Cayenne decided to encourage his beloved cister in his own unique way. He escaped from Gathern’s side and crawled in a flurry of limbs over to Ellie. Escaping and hurrying were his specialties; stopping somewhat less so. He hit Ellie’s leg from behind. Down went Ellie in a flurry of orange chitin. Down went the bale of hay from the mow. Down went the platter. Down went the pudding blazing like a comet, pausing only to crash against a column and spray the better part of the barn with crumbs ablaze with rum and oil.
“Oh, Cayenne!” scolded Tansy, leaping forward to the children, who were on the verge of going down themselves. Ellie, the elder and wiser, gave Cayenne a shove, pushing him into his sather’s arms and safety. Alas, zie unbalanced zirself in this rescue, and fell off.
Tansy grabbed for zir with a mid-hand as zie fell, and caught ahold of something. Zie was sure it was Ellie’s arm, and zie held it as firmly as zie could. In fact, it was Ellie’s left antenna. Antennae were never intended to hold the weight of a falling Herethroy, and, unfortunately, Tansy’s hand proved stronger than Ellie’s antenna. The rest of Ellie continued down, more or less along the same parabola that the pudding had taken, including a sharp blow to zir already-injured head against the column. Zie ended up in the arms of the mayor.
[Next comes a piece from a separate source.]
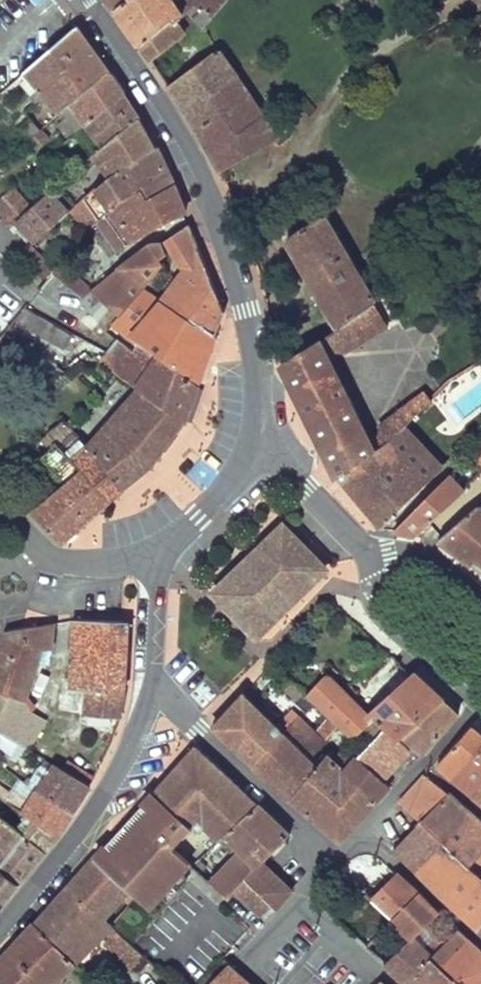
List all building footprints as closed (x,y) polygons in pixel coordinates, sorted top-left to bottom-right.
[(140,47),(170,22),(173,26),(177,23),(189,13),(202,28),(212,19),(229,0),(188,0),(176,9),(171,0),(170,0),(109,0),(140,47)] [(170,22),(140,47),(150,61),(185,33),(177,23),(173,26),(170,22)] [(108,74),(76,29),(76,28),(25,70),(44,94),(59,113),(70,104),(108,74)] [(217,49),(167,86),(196,129),(221,173),(277,139),(256,105),(217,49)] [(44,94),(25,70),(15,78),(34,101),(44,94)] [(123,97),(108,74),(70,104),(74,109),(86,125),(86,126),(123,97)] [(137,120),(123,97),(86,126),(102,148),(137,120)] [(86,125),(74,109),(67,114),(78,131),(86,125)] [(29,140),(39,131),(28,118),(18,128),(29,140)] [(154,150),(137,120),(102,148),(99,151),(115,173),(154,150)] [(46,139),(39,131),(29,140),(36,149),(46,139)] [(170,186),(154,150),(115,173),(109,179),(84,199),(98,219),(108,209),(109,208),(141,190),(147,199),(170,186)] [(115,173),(99,151),(93,156),(109,179),(115,173)] [(183,216),(170,186),(147,199),(141,190),(108,209),(131,242),(183,216)] [(31,209),(13,188),(0,199),(0,213),(3,216),(0,218),(0,223),(7,229),(16,222),(31,209)] [(31,209),(16,222),(35,243),(67,214),(50,193),(31,209)] [(131,242),(108,209),(98,219),(96,222),(118,251),(131,242)] [(287,237),(340,327),(282,363),(338,478),(380,529),(423,486),(385,446),(402,431),(413,443),(415,441),(432,424),(429,421),(434,416),(425,407),(432,400),(425,391),(379,426),(381,431),(378,436),(369,444),(327,358),(337,352),(344,354),(388,328),(374,303),(384,296),(379,289),(370,296),(323,216),(287,237)] [(223,311),(187,226),(165,242),(183,270),(160,301),(215,336),(223,311)] [(166,254),(160,243),(147,244),(90,290),(120,316),(162,266),(157,259),(166,254)] [(88,292),(58,265),(52,273),(60,280),(82,299),(88,292)] [(60,280),(52,273),(44,282),(53,289),(60,280)] [(215,336),(160,301),(131,338),(137,344),(198,384),(215,336)] [(71,335),(24,308),(14,319),(64,348),(71,335)] [(3,332),(0,336),(0,343),(11,350),(17,343),(3,332)] [(112,344),(115,339),(110,335),(107,340),(112,344)] [(184,422),(198,384),(137,344),(131,352),(115,339),(112,344),(100,363),(138,389),(184,422)] [(56,368),(53,372),(61,378),(64,375),(56,368)] [(152,465),(184,422),(138,389),(87,447),(124,488),(152,465)] [(87,447),(63,421),(62,421),(46,435),(55,444),(107,502),(124,488),(87,447)] [(385,446),(423,486),(441,469),(415,441),(413,443),(402,431),(385,446)] [(60,543),(107,502),(55,444),(40,458),(65,487),(32,515),(58,542),(60,543)] [(463,493),(463,491),(448,477),(394,531),(417,535),(463,493)] [(479,506),(438,539),(480,574),(480,508),(479,506)] [(323,570),(281,527),(214,594),(256,636),(323,570)] [(132,624),(74,621),(71,689),(87,690),(85,715),(122,718),(128,692),(132,624)] [(6,631),(0,646),(0,693),(22,702),(30,685),(39,651),(55,649),(58,623),(6,631)] [(333,669),(307,695),(329,717),(339,726),(353,740),(359,733),(374,718),(397,740),(402,735),(440,701),(413,677),(370,716),(352,698),(357,692),(349,684),(343,689),(331,678),(336,672),(333,669)] [(22,702),(0,693),(0,733),(13,741),(30,711),(22,702)] [(283,732),(243,694),(212,726),(252,764),(283,732)] [(457,717),(440,701),(402,735),(422,755),(457,717)] [(43,719),(30,711),(13,741),(18,744),(26,749),(43,719)] [(339,726),(329,717),(315,732),(297,718),(290,725),(298,732),(290,740),(309,759),(339,726)] [(397,740),(374,718),(359,733),(370,744),(357,758),(380,780),(407,751),(397,740)] [(298,732),(290,725),(283,732),(290,740),(298,732)] [(471,728),(438,767),(453,779),(480,748),(480,737),(471,728)] [(290,740),(283,732),(252,764),(286,796),(290,799),(317,767),(309,759),(290,740)] [(0,733),(0,748),(11,755),(18,744),(13,741),(0,733)] [(194,747),(154,791),(195,828),(214,845),(224,836),(257,804),(194,747)] [(375,802),(388,788),(380,780),(357,758),(346,748),(338,757),(333,763),(375,802)] [(453,779),(471,795),(480,784),(480,748),(453,779)] [(333,763),(338,757),(331,751),(317,767),(290,799),(338,842),(375,802),(333,763)] [(71,814),(88,786),(45,759),(42,764),(50,770),(37,790),(71,814)] [(50,770),(42,764),(29,785),(37,790),(50,770)] [(421,822),(449,794),(425,776),(402,802),(400,804),(421,822)] [(37,790),(29,785),(23,780),(14,795),(28,804),(37,790)] [(471,795),(480,804),(480,784),(471,795)] [(71,814),(37,790),(28,804),(14,795),(0,786),(0,798),(27,816),(57,835),(71,814)] [(195,828),(154,791),(94,857),(131,891),(153,911),(194,866),(176,849),(195,828)] [(444,842),(470,813),(449,794),(421,822),(443,843),(444,842)] [(290,835),(257,804),(224,836),(236,846),(231,852),(236,856),(210,882),(228,897),(233,891),(244,878),(256,866),(258,867),(263,862),(290,835)] [(470,813),(444,842),(470,865),(480,854),(480,823),(470,813)] [(57,835),(27,816),(17,830),(0,816),(0,903),(57,835)] [(443,843),(421,822),(395,849),(417,870),(443,843)] [(469,866),(470,865),(444,842),(443,843),(417,870),(432,885),(480,929),(480,928),(480,878),(469,866)] [(470,865),(469,866),(480,878),(480,854),(470,865)] [(131,891),(94,857),(70,885),(105,918),(131,891)] [(292,890),(263,862),(258,867),(256,866),(244,878),(275,909),(292,890)] [(418,895),(398,875),(373,901),(393,920),(418,895)] [(275,909),(244,878),(233,891),(263,922),(275,909)] [(105,918),(70,885),(35,923),(68,956),(105,918)] [(436,913),(418,895),(393,920),(411,938),(423,927),(431,919),(436,913)] [(436,913),(431,919),(438,925),(443,920),(436,913)] [(111,923),(105,918),(68,956),(75,963),(111,923)] [(35,923),(0,961),(0,977),(6,983),(53,983),(75,963),(68,956),(35,923)] [(436,940),(423,927),(411,938),(425,951),(436,940)] [(146,958),(118,931),(107,942),(135,970),(146,958)] [(467,942),(456,932),(442,946),(431,958),(442,969),(467,942)] [(431,958),(442,946),(436,940),(425,951),(411,938),(385,964),(406,983),(431,958)] [(467,942),(442,969),(454,980),(458,983),(477,983),(480,980),(480,954),(467,942)] [(431,958),(406,983),(449,983),(454,980),(442,969),(431,958)] [(211,983),(246,983),(227,967),(211,983)]
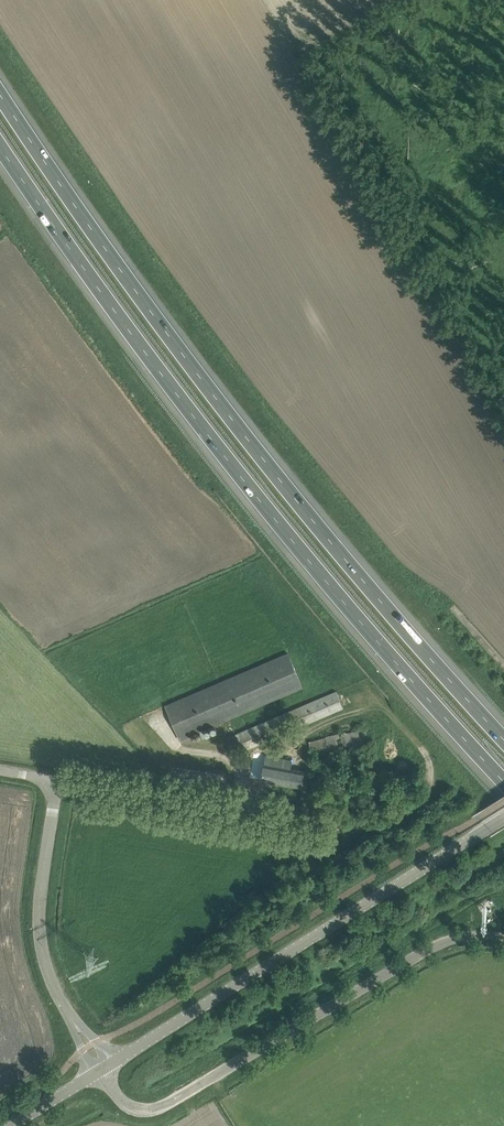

“Madam, I am afraid that your child has been irresponsibly dancing on the edge of the mow, and has injured herself,” proclaimed the mayor. She was not nearly as callous as she sounded. She was checking Elecampagne for injuries as she spoke, and ripped off her own new tunic, as the cleanest bit of cloth around, to try to staunch the blood.
Ellie was borne off to home, and cleaned, and tended with the best the village could offer. A dozen villagers had some training in the healing arts. Soon enough Ellie was restored to consciousness, and the gash on zir head erased to an unpleasant memory. Nobody in the village had the skill to reattach zir antenna, though; that is a somewhat obscure spell, and not the easiest.
In the fussing and fretting over Ellie, the villagers had forgotten about the scattering of burning oiled alcoholic cake crumbs all over the barn. The pungent incense of burning hay and cardamom was their first reminder. By then it was too late to save the barn, the hay, or the spice harvest.